Of the $10 million investment, the Mark Foundation for Cancer Research — which partners with scientists, research institutions, and philanthropic organizations to support cancer research — is contributing $6 million, and the Bloomberg Kimmel Institute (BKI) is contributing $4 million. Scientists at Johns Hopkins will put the investment toward using genomics and imaging platforms to home in on why certain patients do not respond to immunotherapies, and then use those findings to inform clinical trials.
The $10 million contribution comes in the wake of an initial $5 million investment that the Mark Foundation made in 2020 to create the Mark Foundation Center for Advanced Genomics and Imaging at Johns Hopkins University.
The technologies used in the research will include single-cell genomics, imaging technologies, and high-dimensional computational techniques like machine learning to analyze immune-tumor interactions in the tumor microenvironment.
Researchers are, for instance, using a cancer imaging platform dubbed AstroPath — which draws on a technology originally used to determine the position of galaxies — to study the spatial relations in the tumor microenvironment and how the tumor reacts with surrounding tissues.
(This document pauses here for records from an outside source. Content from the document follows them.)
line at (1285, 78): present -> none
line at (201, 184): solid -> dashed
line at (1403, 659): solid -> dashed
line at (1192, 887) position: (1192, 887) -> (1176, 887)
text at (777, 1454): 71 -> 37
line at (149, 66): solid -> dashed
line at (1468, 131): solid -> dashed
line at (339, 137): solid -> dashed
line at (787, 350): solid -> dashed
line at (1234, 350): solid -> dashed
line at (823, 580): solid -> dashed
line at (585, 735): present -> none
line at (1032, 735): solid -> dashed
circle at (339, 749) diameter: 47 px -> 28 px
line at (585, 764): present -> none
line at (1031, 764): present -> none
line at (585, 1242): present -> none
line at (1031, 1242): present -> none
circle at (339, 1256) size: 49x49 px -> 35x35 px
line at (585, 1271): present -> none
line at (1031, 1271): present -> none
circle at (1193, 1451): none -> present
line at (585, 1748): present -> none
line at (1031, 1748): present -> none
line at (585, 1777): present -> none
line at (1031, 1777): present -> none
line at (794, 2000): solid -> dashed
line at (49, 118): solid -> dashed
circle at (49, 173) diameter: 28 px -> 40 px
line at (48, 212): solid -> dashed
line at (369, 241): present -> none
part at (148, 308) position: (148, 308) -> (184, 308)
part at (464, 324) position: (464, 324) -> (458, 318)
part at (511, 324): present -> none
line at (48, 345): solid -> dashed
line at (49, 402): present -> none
"AstroPath's imaging algorithms provide 1,000 times more information from a single biopsy than is currently available through routine pathology," Janis Taube, a professor of dermatology and pathology and the codirector of the Tumor Microenvironment Laboratory at BKI, said in a statement. "The expanded collaboration allows us to uncover why some patients have such remarkable responses when so many others do not. We are committed to finding new ways to intercept cancers, making immunotherapies work better."